En dix ans d’existence, plus de 300 équipements ont été mis en place, partout en France. « La volonté est d’agir encore plus rapidement et d’être encore plus présents, explique le fondateur. C’est l’idée de la levée de fonds qu’on a faite [où 800.000 euros ont été investis]. » Le chef d’entreprise a pour ambition de devenir « l’un des leaders de la transition socioécologique », mais surtout que « dans dix ans, on n’ait plus besoin de ces dispositifs grâce à une réduction du flux de déchets anthropiques de 80 % ».

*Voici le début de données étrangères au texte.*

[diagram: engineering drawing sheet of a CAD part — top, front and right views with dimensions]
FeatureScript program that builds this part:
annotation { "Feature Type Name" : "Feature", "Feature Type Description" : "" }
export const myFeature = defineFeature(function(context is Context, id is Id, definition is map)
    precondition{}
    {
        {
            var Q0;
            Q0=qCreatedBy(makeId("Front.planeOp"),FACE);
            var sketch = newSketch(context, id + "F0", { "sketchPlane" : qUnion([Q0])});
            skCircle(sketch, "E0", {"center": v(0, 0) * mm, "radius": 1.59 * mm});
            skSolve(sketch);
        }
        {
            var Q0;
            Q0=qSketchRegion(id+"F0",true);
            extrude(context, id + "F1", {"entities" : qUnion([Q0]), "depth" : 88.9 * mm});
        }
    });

Pour lui, « intercepter ne suffit pas ». C’est aussi dans cet esprit qu’il récupère quelques filets, normalement les collectivités s’en chargent, pour analyser leurs contenus. « Ça sert ensuite de données et ça peut aider à d’éventuelles impulsions pour des interdictions, comme pour les pailles, ou de preuves pour proposer des solutions alternatives. Malheureusement, c’est aussi une façon de voir le comportement inadmissible de certains êtres humains ».

Stéphane Asikian développe également une campagne de sensibilisation autour de la pollution avec des écoles, des associations locales de protection de l’environnement mais aussi avec une équipe dédiée à cette action « corrective » à travers des campagnes dans les collectivités qui le souhaitent.